Students, faculty, and alumni of Cooper Union, one of the leading art and design schools in New York City, staged a walkout on Thursday. The school now joins the long list of US schools facing calls to sever ties with Israel amid the war in Gaza.
The walkout participants joined a demonstration in Cooper Triangle, where a 15-foot-tall banner bearing the words “FREE PALESTINE DIVEST NOW” was posed facing the facade of the college’s historic Foundation Building. The banner was swiftly removed by the police, although the protest continued on. Clapping to the beat of a drum, the group chanted, “Disclose, divest. We will not stop, we will not rest.”
Materials provided at the action detailed the demands of the demonstrators, which largely align with those called for at simultaneous protests at Columbia, the Rhode Island School of Design, the New School, and New York University. The students called for a “full disclosure” of the Cooper Union’s investment portfolio and a subsequent divestment from any corporations linked to Israel, as well as “all arms and surveillance manufacturers.”
Protestors also demanded a process by which individuals could be removed from the school’s board of trustees through a vote open to faculty, students, and Cooper Union alumni, and an end to the study abroad program at the Bezalel Academy of Arts and Design in Jerusalem.
The program previously drew condemnation from students in 2010. That year, a junior from Cooper Union was reportedly blinded in one eye by a tear gas projectile shot by a member of the IDF during a protest against settler activity in the West Bank. Last month, a petition that demanded the shuttering of the program began circulating within the Cooper Union community. As of publication, the petition has accrued some 250 signatures; around 1,000 students currently attend Cooper Union.
Protestors have also accused Cooper Union administration of repressing freedom of expression and assembly on campus. The accusations include “installing surveillance systems in [studios], firing outspoken faculty members, intimidating student activists, and failing to protect Black and Brown students from Zionist attacks.”
ARTnews has reached out to Cooper Union for comment.
Andrew, a Cooper Union student who requested to remain anonymous out of fear of retaliation, told ARTnews that the school administration recently installed about ten surveillance cameras in the art and architecture school.
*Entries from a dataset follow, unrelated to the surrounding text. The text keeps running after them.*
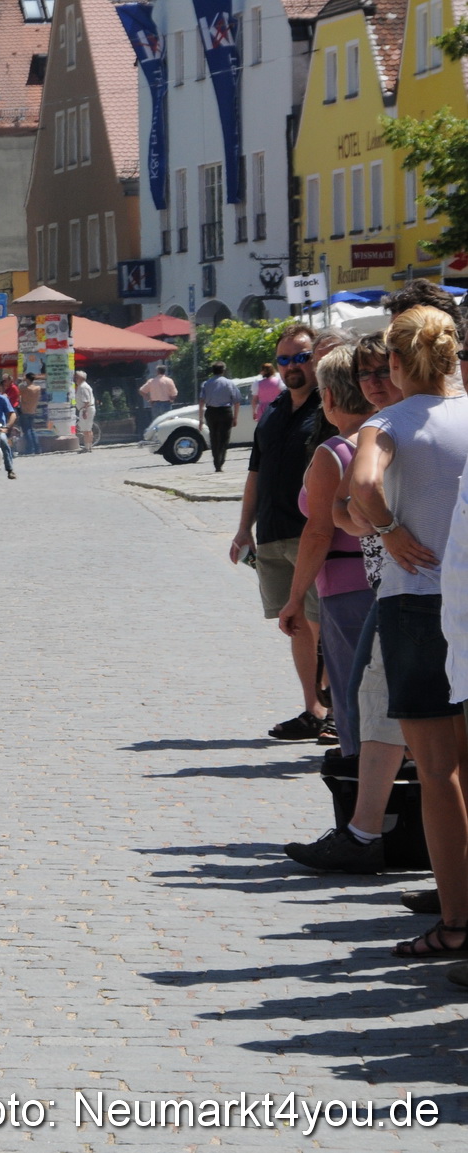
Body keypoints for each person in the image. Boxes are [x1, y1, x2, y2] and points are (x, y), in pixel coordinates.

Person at [348, 305, 468, 959]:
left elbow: (363, 483)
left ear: (393, 364)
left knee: (437, 771)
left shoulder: (386, 422)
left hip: (415, 604)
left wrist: (389, 529)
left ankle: (455, 919)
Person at [277, 346, 380, 872]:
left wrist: (295, 598)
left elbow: (318, 530)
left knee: (353, 702)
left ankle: (367, 825)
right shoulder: (391, 439)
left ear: (332, 396)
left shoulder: (337, 452)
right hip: (392, 580)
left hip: (344, 584)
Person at [231, 324, 330, 742]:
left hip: (313, 533)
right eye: (285, 359)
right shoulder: (272, 412)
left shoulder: (329, 408)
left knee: (323, 624)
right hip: (272, 535)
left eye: (301, 357)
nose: (293, 366)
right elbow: (256, 474)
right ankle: (313, 709)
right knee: (297, 627)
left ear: (316, 359)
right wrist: (243, 530)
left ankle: (337, 711)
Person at [199, 361, 240, 472]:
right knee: (224, 437)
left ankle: (216, 461)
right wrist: (235, 417)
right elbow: (236, 401)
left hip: (211, 412)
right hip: (225, 412)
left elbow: (201, 401)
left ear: (213, 371)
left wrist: (200, 419)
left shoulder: (206, 384)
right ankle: (221, 461)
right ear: (223, 370)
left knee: (214, 436)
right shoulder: (229, 383)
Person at [19, 371, 43, 454]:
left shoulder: (25, 389)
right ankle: (37, 448)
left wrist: (22, 380)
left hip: (25, 410)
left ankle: (30, 448)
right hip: (33, 410)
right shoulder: (38, 388)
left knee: (27, 430)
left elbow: (20, 390)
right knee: (32, 429)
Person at [72, 371, 94, 453]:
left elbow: (86, 400)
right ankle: (89, 446)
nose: (75, 379)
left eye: (76, 377)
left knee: (86, 430)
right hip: (87, 408)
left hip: (86, 408)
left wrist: (85, 411)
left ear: (81, 378)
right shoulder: (82, 386)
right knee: (88, 429)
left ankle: (87, 447)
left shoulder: (83, 387)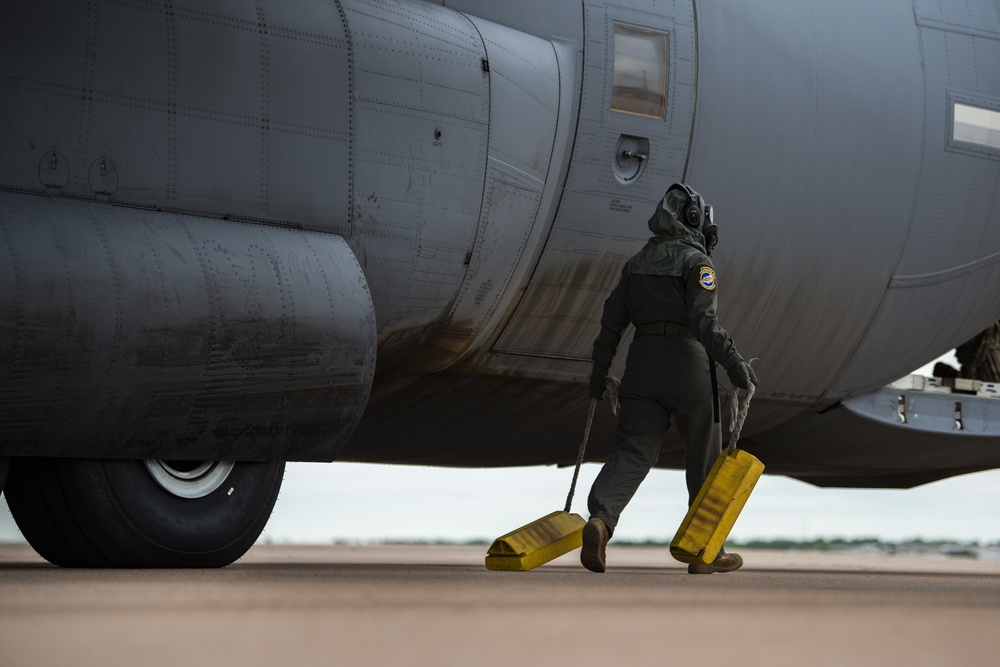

Pamphlets distributed at the protest included images purportedly of the cameras.
“[Cooper Union administration] sees themselves as distributing rights instead of adhering to their principles about student privacy and safety,” Andrew said. “We don’t need to be policed in school spaces, especially those where we are making art. There’s performance art being made, students could be nude—there’s so many reasons why this is wrong.”
The school, while among the smallest of its kind in New York City, has a prolific history of political action. In April 2013, following decades of financial turmoil and the construction of a $160 million academic building, the college announced that it would end its free tuition policy for undergraduates. The announcement was met with fierce backlash from students and faculty, and a month later, protestors commenced a several-month occupation of President Jamshed Bharucha’s office; the movement became known as Students for a Free Cooper Union. The president resigned that fall.
Prompted by a student- and faculty-led lawsuit, the board of trustees approved in 2018 a 10-year plan to reinstate full-tuition scholarships. The plan requires $250 million of new investments in the school.
“Today, the Cooper Union plays a grotesque game, simultaneously co-opting the radical mission of the Students for a Free Cooper Union while cracking down on anti-imperialist activism on campus during the current genocide in Gaza,” the protest manifesto reads.